1. A method for optimizing the timing performance of an overall logic circuit where that overall logic circuit is implemented in a Field Programmable Gate Array (FPGA) with programmable interconnect of the FPGA behaving in a way such that the timing of logic signals routed by the programmable interconnect from a specific source to a specific load within the FPGA is affected negligibly by fanout to other logic loads connected to the same source signal, the method comprising the steps of:

a) synthesizing the overall logic for first implementation in an FPGA, the synthesis including construction and first placement of the logic functions on the FPGA,

b) analyzing the timing of the first implementation with the first placement,

c) determining the most critical timing paths from analysis of the first implementation,

d) selecting as an object for improvement a specific critical path from the most critical timing paths,

e) implementing in another way the critical logic in the chosen critical path with implementation of the critical logic performed with relative disregard as to the fanout of signals to other logic in the overall logic circuit and with placement of logic in the chosen critical path designed primarily to minimize the interconnected routing distance of the signals contributing to that chosen critical path.

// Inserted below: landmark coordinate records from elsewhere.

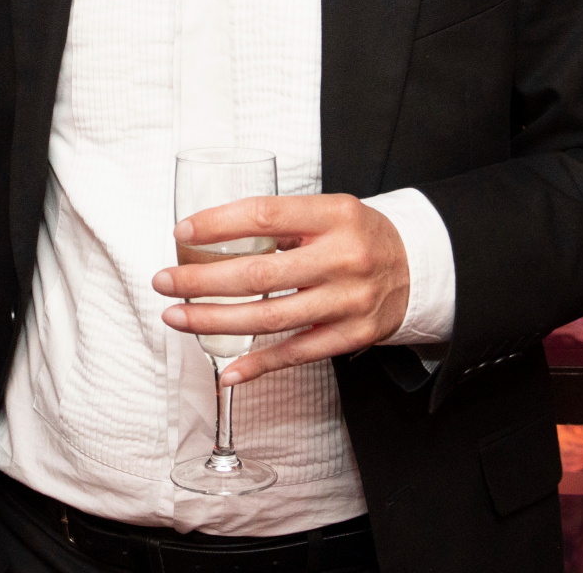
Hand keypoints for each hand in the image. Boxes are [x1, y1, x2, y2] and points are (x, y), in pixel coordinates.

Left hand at [151, 193, 409, 386]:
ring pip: (271, 318)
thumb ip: (282, 222)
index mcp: (335, 216)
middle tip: (165, 281)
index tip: (182, 232)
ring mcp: (349, 301)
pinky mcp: (351, 336)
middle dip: (202, 280)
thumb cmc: (358, 236)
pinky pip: (296, 354)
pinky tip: (227, 370)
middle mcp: (343, 258)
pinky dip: (259, 365)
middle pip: (260, 274)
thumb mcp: (329, 211)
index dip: (218, 224)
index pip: (266, 215)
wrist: (416, 267)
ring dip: (216, 322)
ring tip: (178, 317)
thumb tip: (210, 235)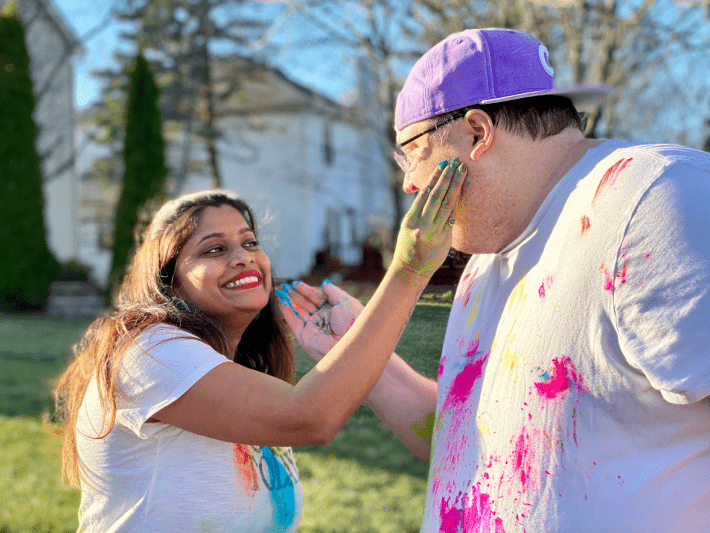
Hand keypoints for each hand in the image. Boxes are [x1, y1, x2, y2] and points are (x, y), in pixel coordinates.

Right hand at [276, 280, 363, 362]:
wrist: (351, 343)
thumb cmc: (352, 321)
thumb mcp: (346, 301)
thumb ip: (333, 291)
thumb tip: (324, 283)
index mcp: (333, 310)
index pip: (316, 298)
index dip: (306, 290)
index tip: (295, 283)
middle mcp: (322, 319)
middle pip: (305, 304)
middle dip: (295, 295)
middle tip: (284, 286)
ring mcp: (313, 328)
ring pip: (298, 312)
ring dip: (288, 302)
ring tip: (279, 291)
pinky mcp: (304, 338)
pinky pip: (293, 323)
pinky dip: (286, 312)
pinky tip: (281, 301)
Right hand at [391, 158, 466, 277]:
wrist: (410, 271)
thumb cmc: (408, 247)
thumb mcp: (407, 228)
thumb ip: (418, 213)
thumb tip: (430, 194)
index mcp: (411, 219)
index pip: (424, 194)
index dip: (434, 178)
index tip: (442, 165)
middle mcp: (422, 224)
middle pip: (437, 196)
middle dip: (447, 178)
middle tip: (456, 163)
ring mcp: (434, 232)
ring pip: (447, 205)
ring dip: (455, 187)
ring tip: (462, 173)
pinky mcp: (443, 239)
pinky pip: (451, 218)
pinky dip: (456, 204)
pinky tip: (461, 192)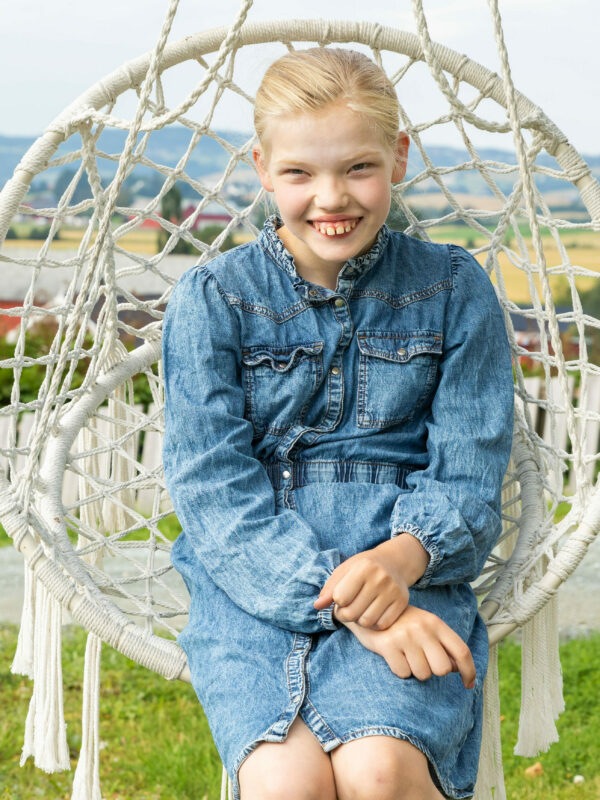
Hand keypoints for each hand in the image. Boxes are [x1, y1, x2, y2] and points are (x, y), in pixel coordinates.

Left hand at [313, 548, 409, 629]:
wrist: (393, 562)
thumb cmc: (363, 567)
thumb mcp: (344, 570)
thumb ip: (329, 588)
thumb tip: (317, 606)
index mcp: (363, 567)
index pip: (340, 598)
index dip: (337, 601)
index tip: (340, 597)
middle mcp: (380, 578)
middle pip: (352, 613)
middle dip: (345, 614)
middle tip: (347, 608)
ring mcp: (393, 591)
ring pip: (367, 621)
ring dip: (359, 620)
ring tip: (360, 609)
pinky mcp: (402, 602)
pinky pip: (382, 624)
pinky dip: (374, 623)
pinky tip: (372, 612)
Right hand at [341, 604, 475, 689]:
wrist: (371, 608)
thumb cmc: (405, 623)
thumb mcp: (427, 627)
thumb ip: (444, 645)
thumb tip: (459, 669)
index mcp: (436, 623)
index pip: (461, 651)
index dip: (469, 671)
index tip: (469, 684)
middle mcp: (422, 629)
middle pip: (442, 669)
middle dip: (434, 670)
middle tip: (423, 660)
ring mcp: (404, 637)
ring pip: (422, 674)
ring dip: (415, 670)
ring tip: (406, 655)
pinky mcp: (387, 645)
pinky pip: (403, 673)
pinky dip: (400, 670)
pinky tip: (395, 656)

2. The method of claim 1 in which the implementation of the critical logic in a new way in step e) is limited only to changes in the placement of the logic in the chosen critical path.

3. A method for optimizing the timing performance of an overall logic circuit where that overall logic circuit is implemented in an FPGA with programmable interconnect of the FPGA behaving in a way such that the timing of logic signals routed by the programmable interconnect from a specific source to a specific load within the FPGA is affected negligibly by fanout to other logic loads connected to the same source signal, the method comprising the steps of:

a) synthesizing the overall logic for a base implementation in an FPGA, the synthesis including construction and placement of the logic functions on the FPGA,

b) analyzing the timing of the base implementation,

c) determining the most critical timing paths from analysis of the base implementation,

d) selecting as an object for improvement a chosen critical path from the most critical timing paths,

e) implementing in another way the critical logic in the chosen critical path with implementation of the critical logic performed with relative disregard as to the fanout of signals to other logic in the overall logic circuit and with placement of logic in the chosen critical path designed primarily to minimize the interconnected routing distance of the signals contributing to that chosen critical path,

f) modifying the placement of other logic in the overall logic circuit to accommodate the changes in placement of the chosen critical path while maintaining approximately the new placement of the critical logic,

g) repeating steps b) through f) where the last implementation and placement of the overall logic circuit from step f) becomes the basis for starting again with this last implementation becoming the base implementation.

4. The method of claim 3 in which the implementation of the critical logic in a new way in step e) is limited only to changes in the placement of the logic in the chosen critical path.